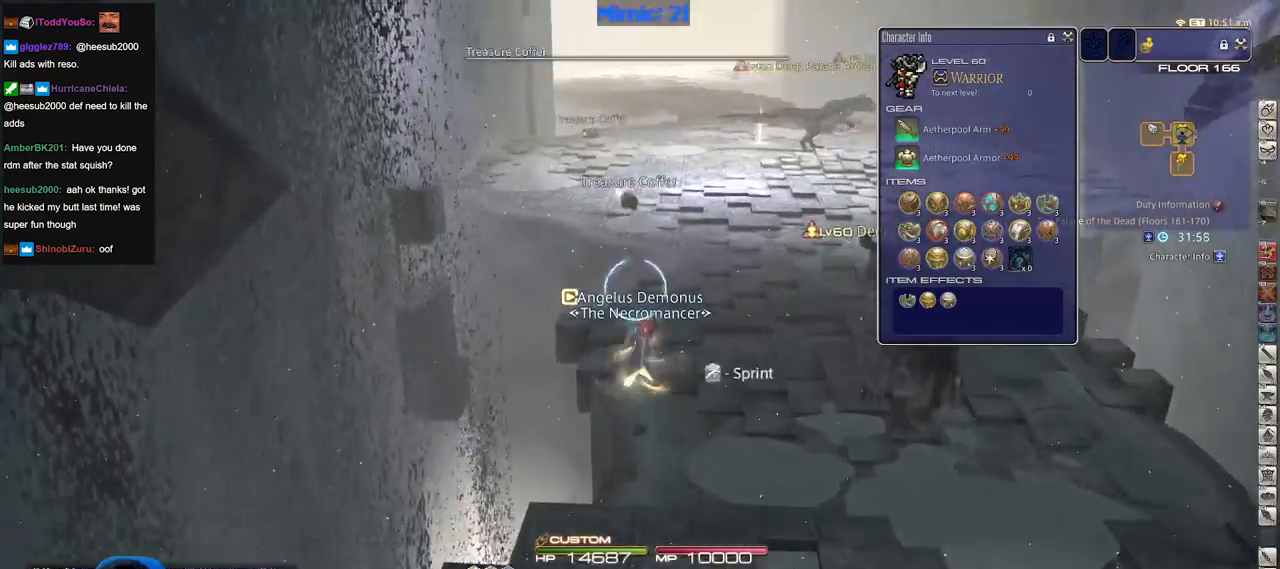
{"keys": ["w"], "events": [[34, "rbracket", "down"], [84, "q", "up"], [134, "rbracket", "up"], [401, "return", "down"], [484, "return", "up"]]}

• • • • • • •

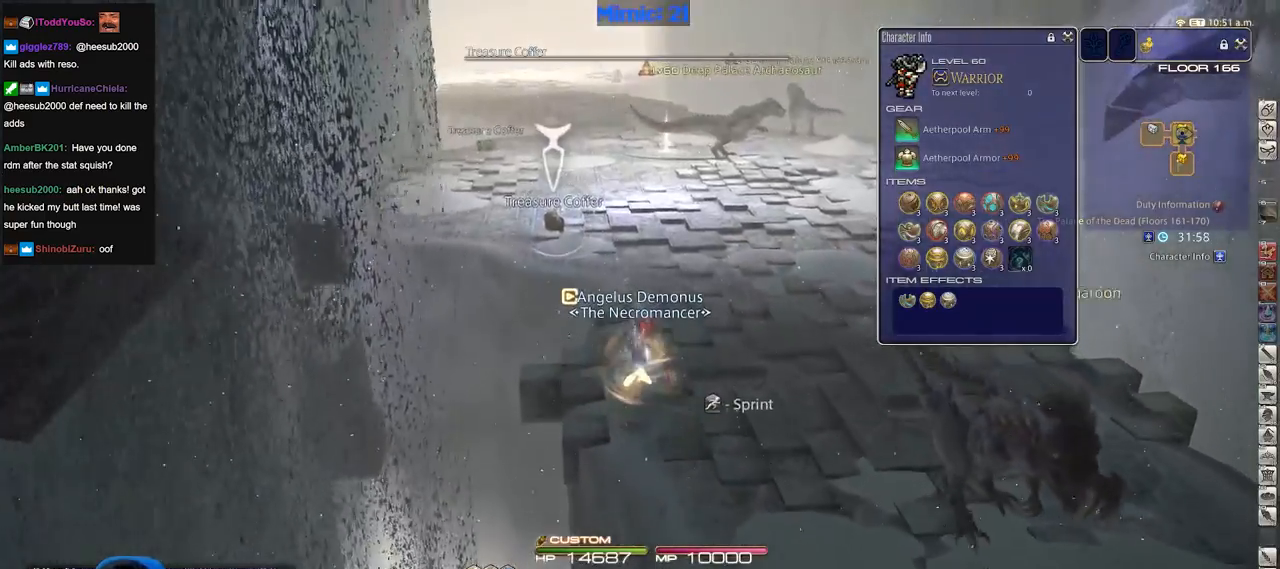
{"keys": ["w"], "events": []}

• • • • • • •

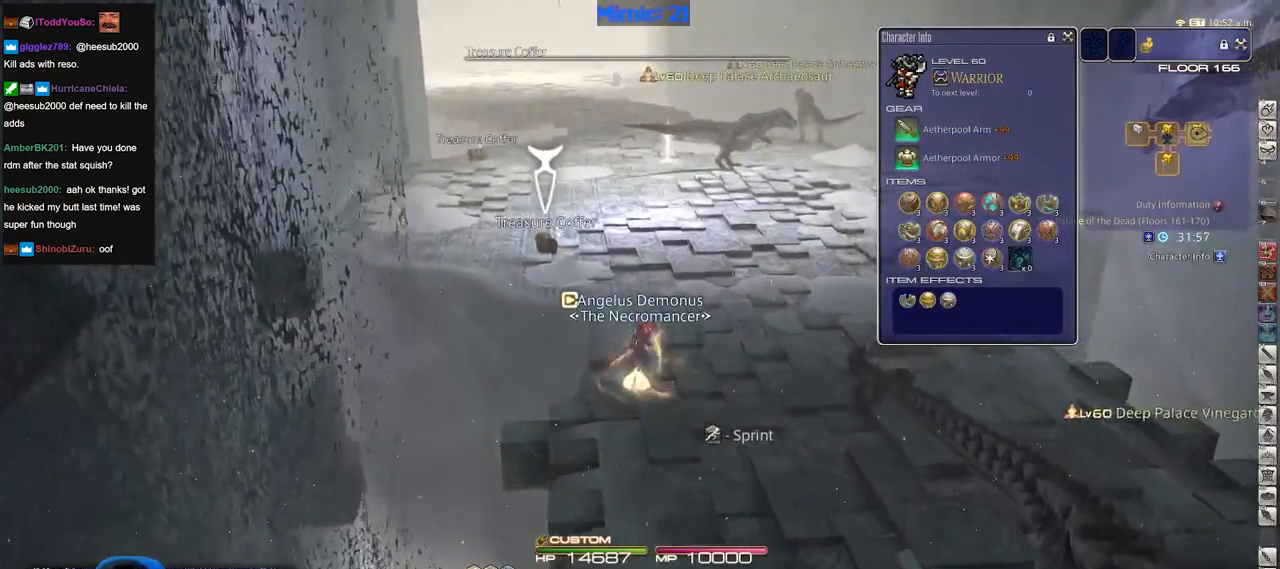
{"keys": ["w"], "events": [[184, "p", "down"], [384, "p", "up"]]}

• • • • • • •

What lines in the material above include "down"? Copy every one of them.

:: Answer to this problem ::
{"keys": ["w"], "events": [[34, "rbracket", "down"], [84, "q", "up"], [134, "rbracket", "up"], [401, "return", "down"], [484, "return", "up"]]}
{"keys": ["w"], "events": [[184, "p", "down"], [384, "p", "up"]]}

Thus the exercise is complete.